Sekejap mereka merasa seolah malam berhenti mendadak ketika suara Ki Gatrasesa menggema. Nada bicara pemimpin mereka telah menyentuh bagian terdalam dari inti semangat orang-orang yang mendengarnya. Tiba-tiba mereka berteriak penuh semangat. Hasrat untuk memenangkan peperangan muncul dan menguasai mereka tanpa kendali. Gelisah telah sirna, lalu berganti ketegaran langkah menyambut matahari pagi.
“Sekalipun kita kalah, kemenangan mereka harus melalui jalan yang sangat terjal” tekad seorang pemimpin kelompok pada anak buahnya. Dan ternyata gaung ucapannya segera memadati ruang udara pedukuhan Janti.
“Aku akan membuatkan neraka bagi mereka di pedukuhan ini!”
“Mereka akan menyesali keputusan dengan memilih lawan dan tempat yang salah.”
Dan seterusnya ucapan-ucapan senada bergantian memayungi udara pedukuhan Janti. Pedukuhan yang menjadi benteng pertama Sangkal Putung bangkit dan menunjukkan geliat bahwa mereka tidak mudah ditaklukkan!
Demikianlah, beberapa saat kemudian, kelompok-kelompok yang masih berada di banjar segera menempati kedudukan masing-masing. Mereka akan berperan sebagai pelapis apabila benteng di tepi pedukuhan telah terbongkar lawan.
Dalam waktu itu Ki Gatrasesa mengirim seorang penghubung ke pedukuhan induk. Petugas ini akan membelah satu pedukuhan yang memisahkan Janti dengan pendapa Ki Demang Sangkal Putung.

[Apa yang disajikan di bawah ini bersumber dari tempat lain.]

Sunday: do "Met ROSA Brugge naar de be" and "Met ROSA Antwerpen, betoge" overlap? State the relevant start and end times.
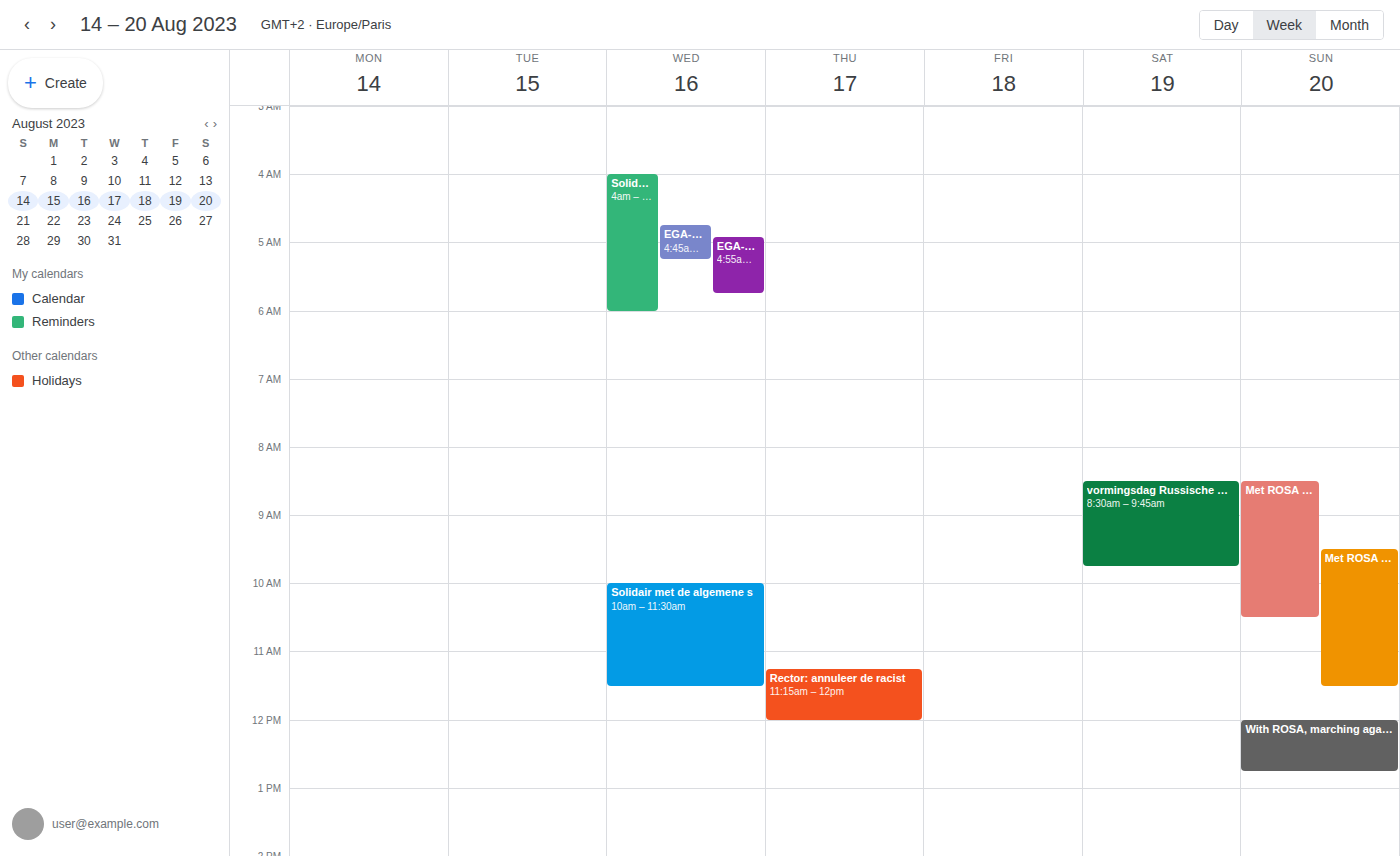
"Met ROSA Antwerpen, betoge" starts at 9:30 AM, before "Met ROSA Brugge naar de be" ends at 10:30 AM -- they overlap.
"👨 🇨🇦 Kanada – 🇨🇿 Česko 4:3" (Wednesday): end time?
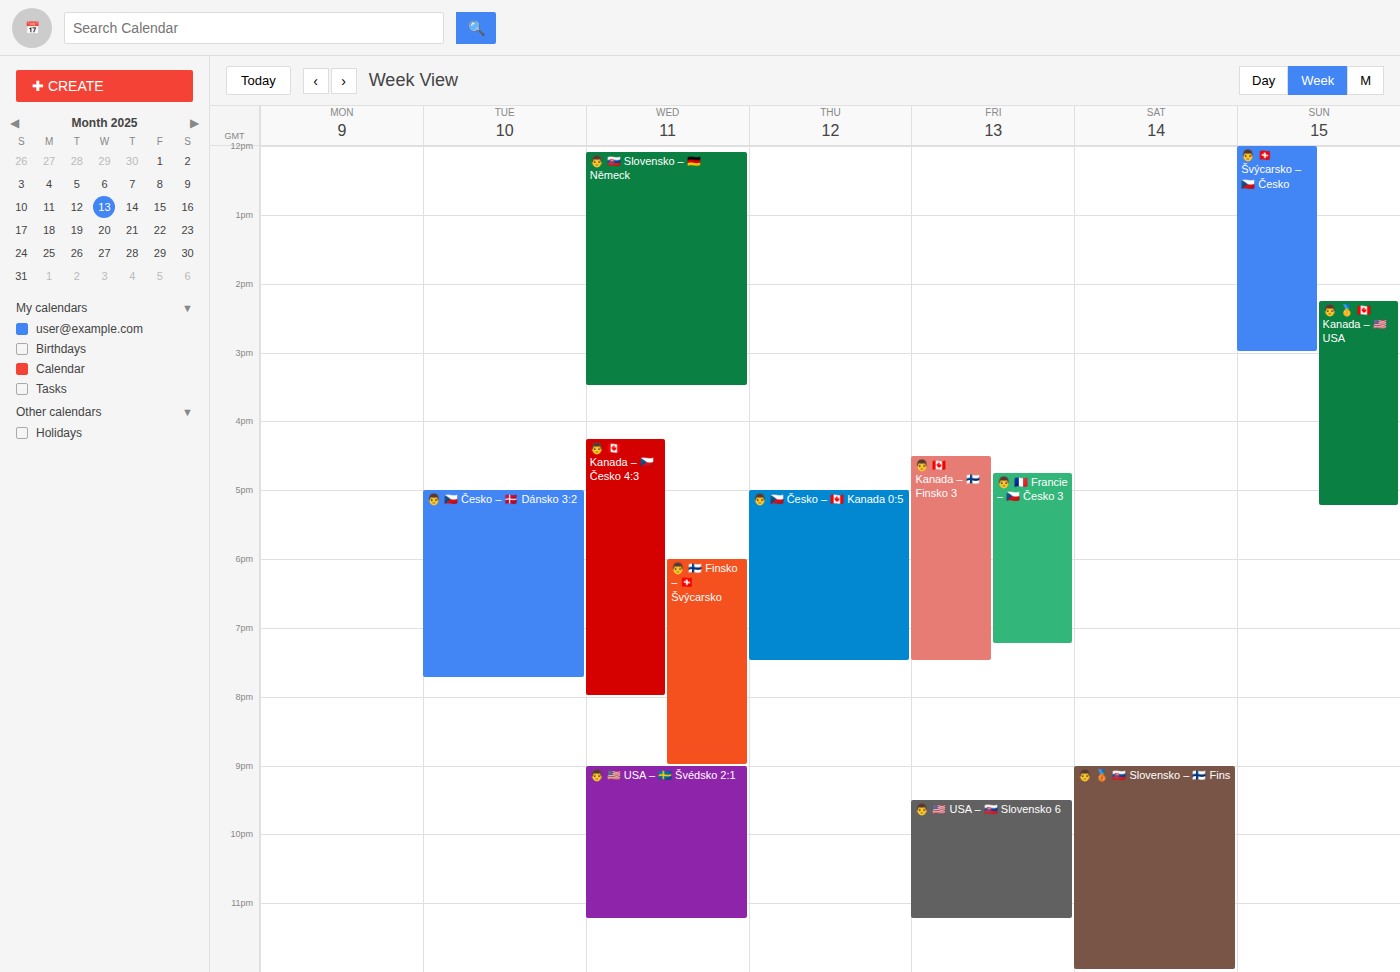
8:00 PM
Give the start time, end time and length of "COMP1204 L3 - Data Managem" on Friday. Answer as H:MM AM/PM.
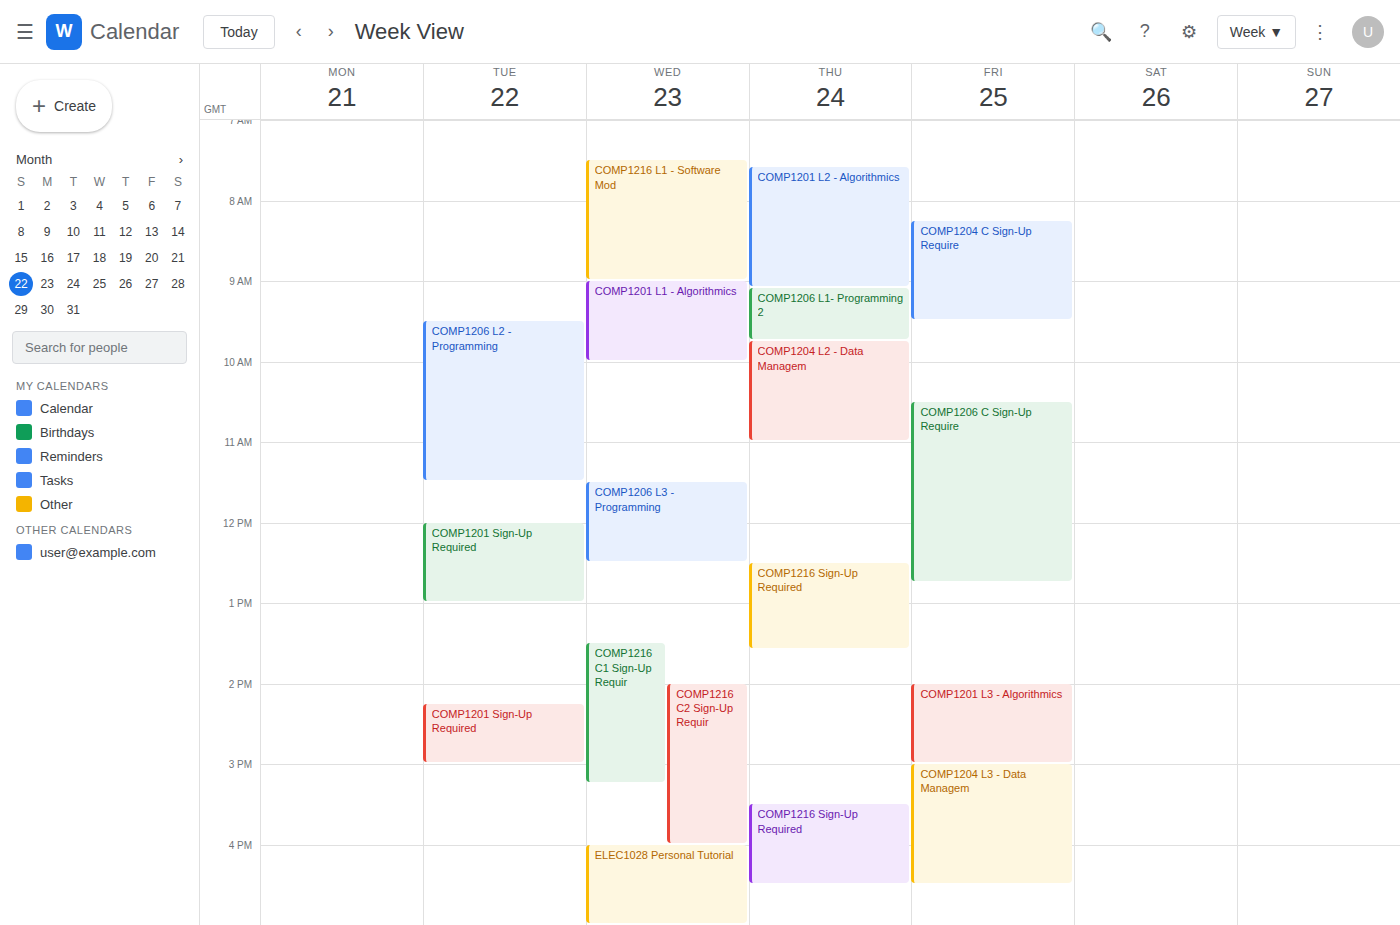
3:00 PM to 4:30 PM, 1 hour 30 minutes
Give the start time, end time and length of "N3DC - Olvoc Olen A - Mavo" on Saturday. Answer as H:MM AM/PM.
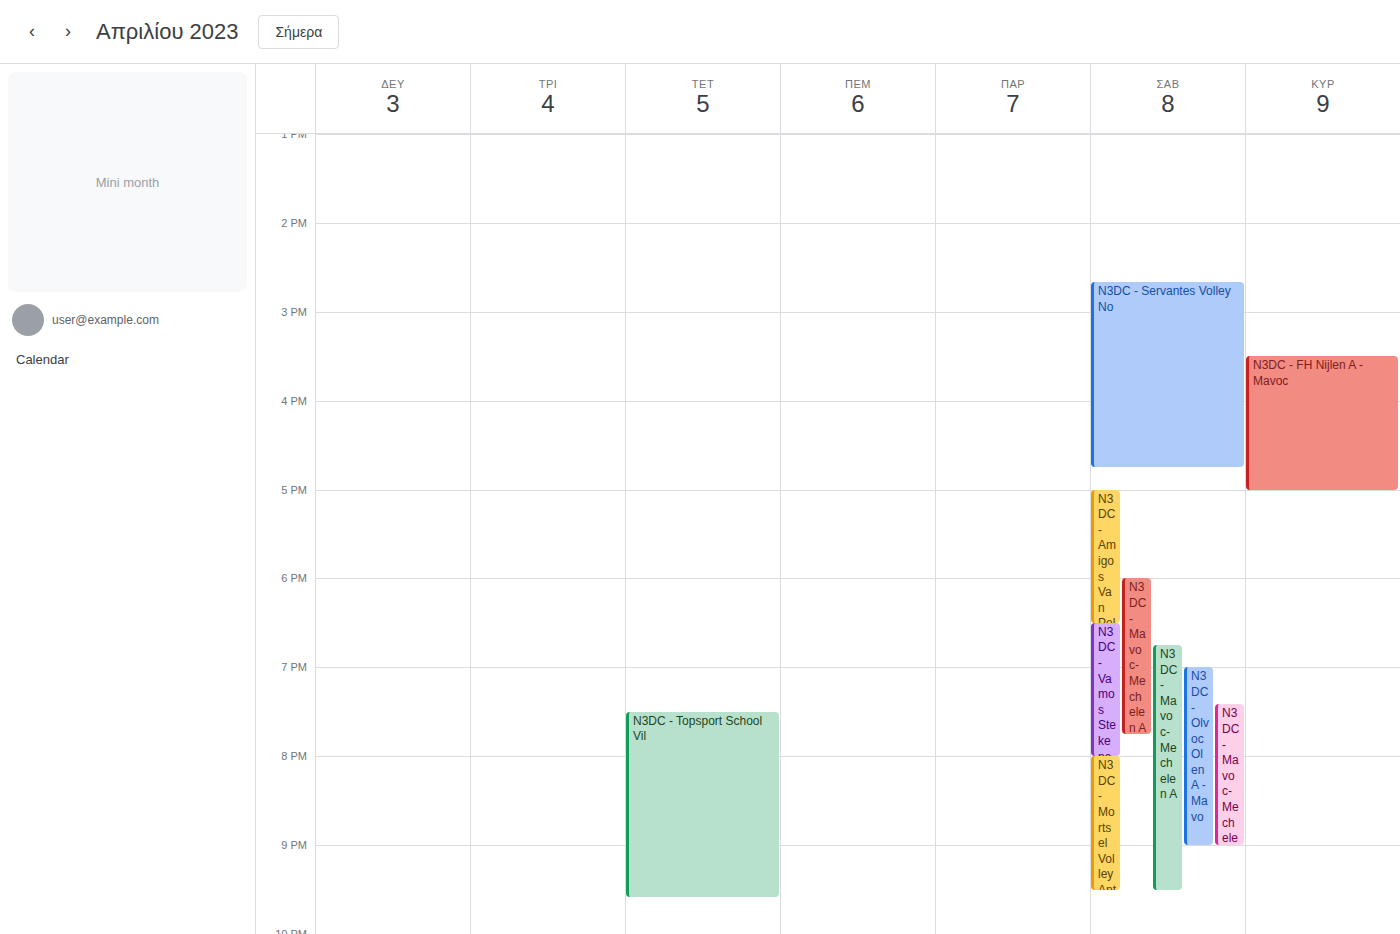
7:00 PM to 9:00 PM, 2 hours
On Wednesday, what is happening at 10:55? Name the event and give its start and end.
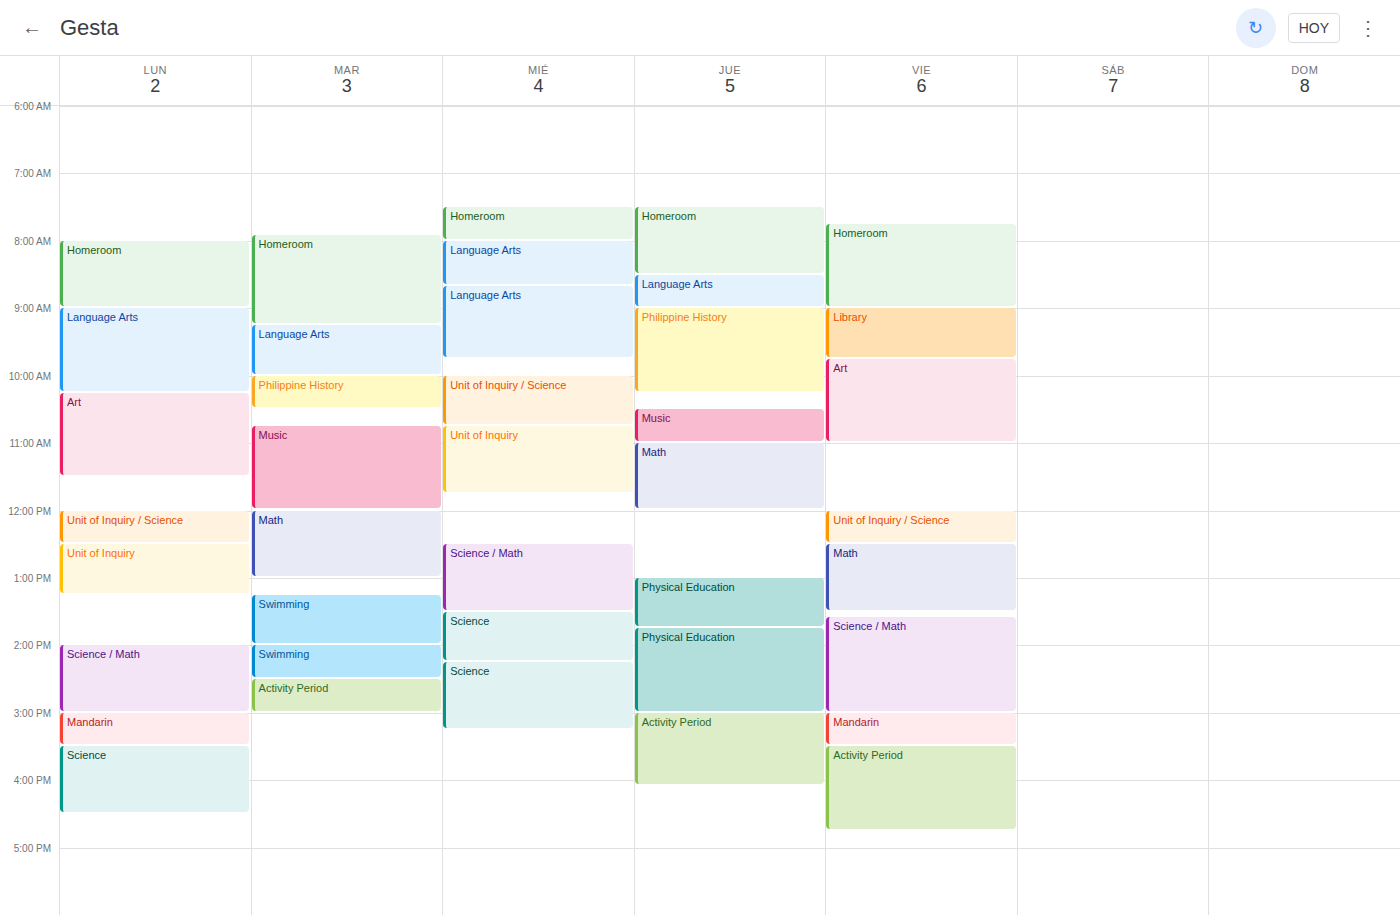
"Unit of Inquiry", 10:45 to 11:45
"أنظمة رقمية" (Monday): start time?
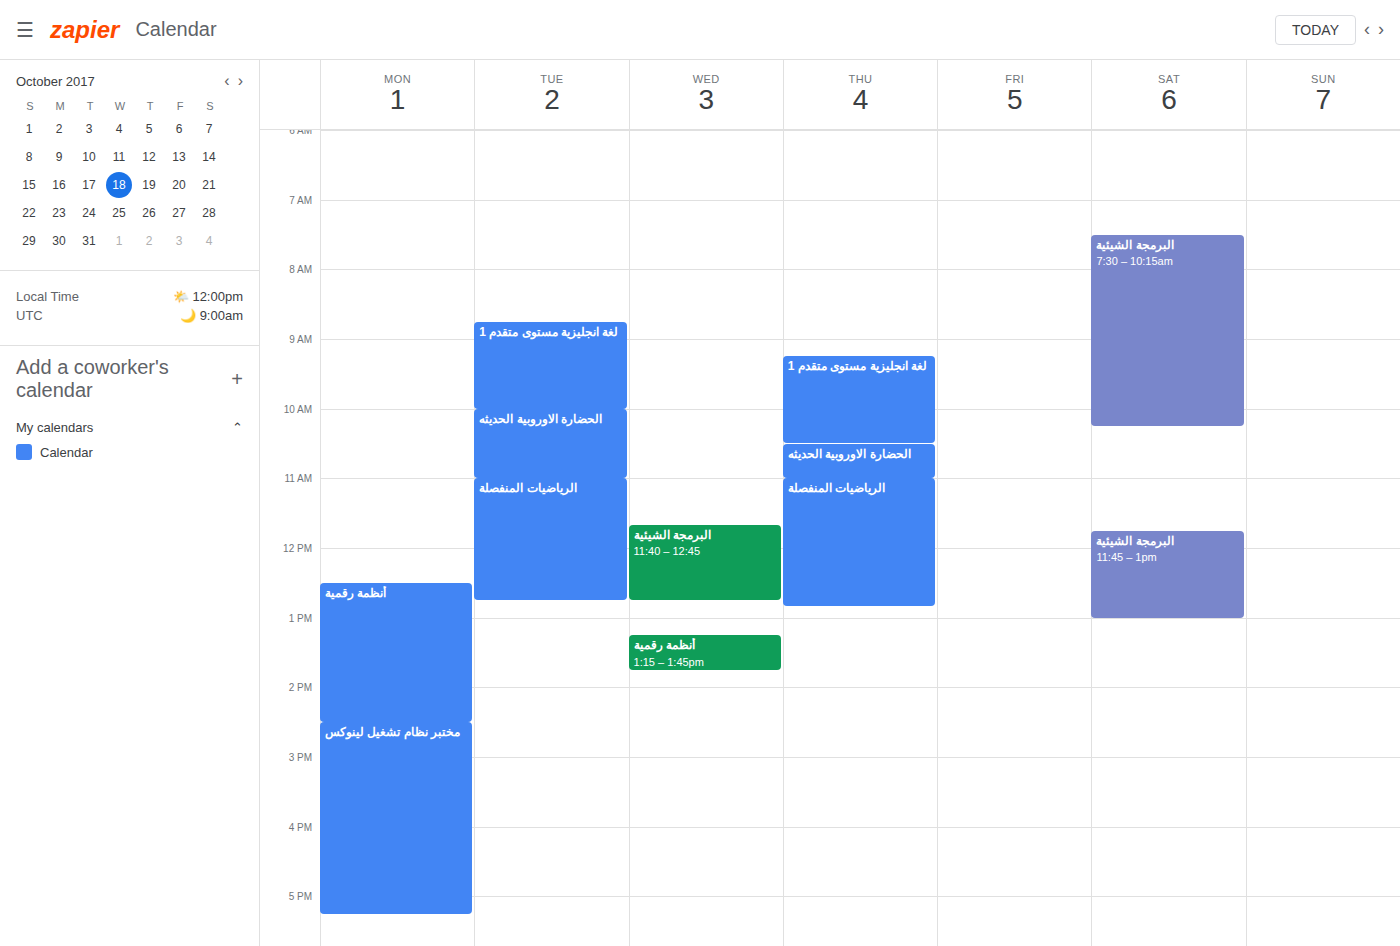
12:30 PM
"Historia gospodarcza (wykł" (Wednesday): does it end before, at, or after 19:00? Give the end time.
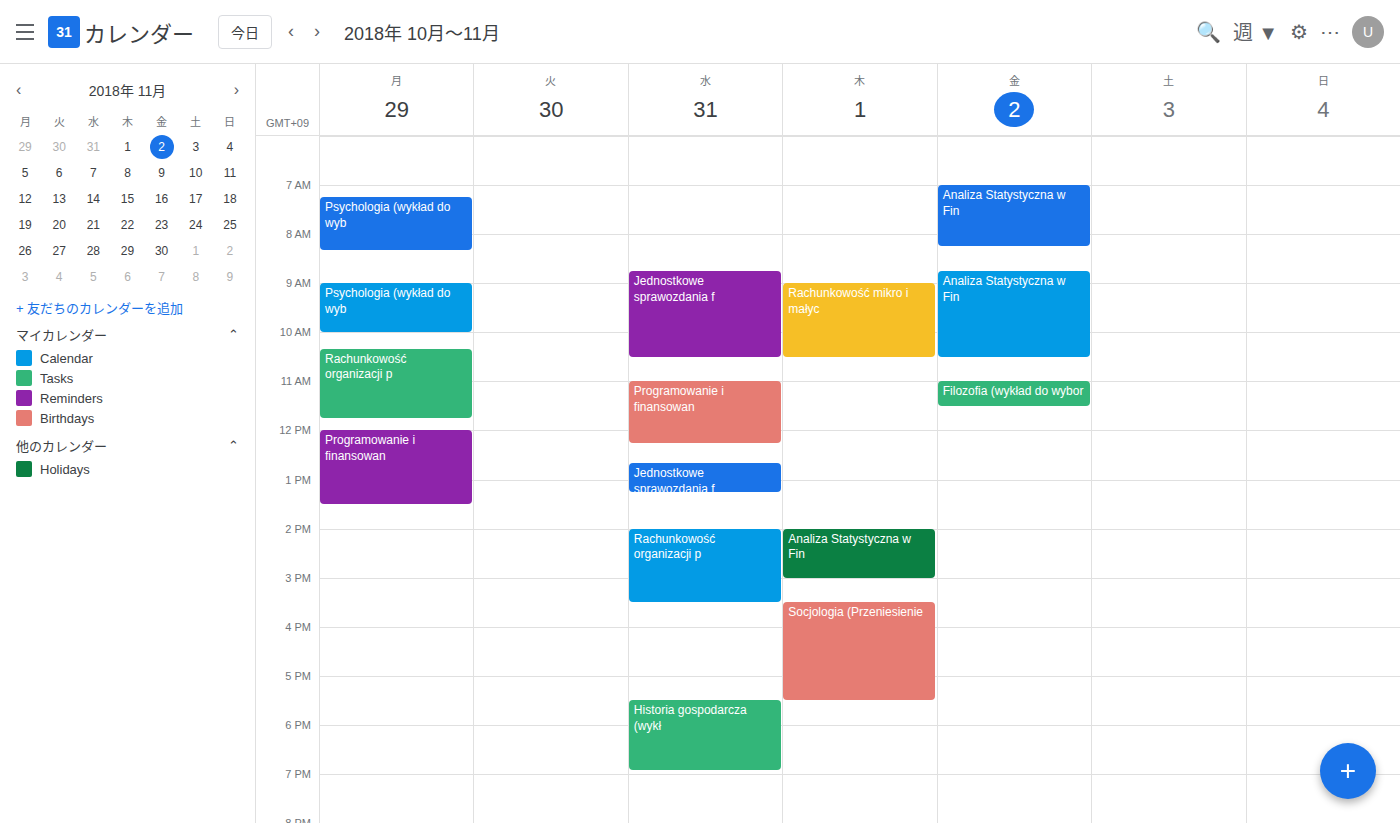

“Ki Rangga tentu telah melihat panah sendaren berapi itu dari pedukuhan induk. Namun jika belum ada utusan beliau yang datang ke Janti hingga sekarang, maka kita harus berprasangka baik bahwa Ki Rangga tengah menyusun rancangan yang berlawanan dengan musuh kita.”
“Saya mengerti, Ki Gatra,” kata penghubung.
“Berikan laporan yang sesuai dengan keadaan terakhir yang dapat kau simpan dalam ingatanmu. Katakan pada Ki Rangga bahwa KI Gatra menaksirkan ada seratus orang yang berada di barisan lawan. Katakan pula bahwa Ki Gatra mendasarkan itu dari bentangan garis api.”
“Baik, Ki Gatra.”
“Sekarang, pergilah. Jaga dirimu baik-baik. Selamat berjuang.”
“Saya percayakan pedukuhan ini pada Ki Gatra. Saya mohon diri.”
*mangkus = efektif. Kata “Mangkus” adalah kata asli bangsa Indonesia dan resmi tecantum dalam Kamus Besar Bahasa Indonesia.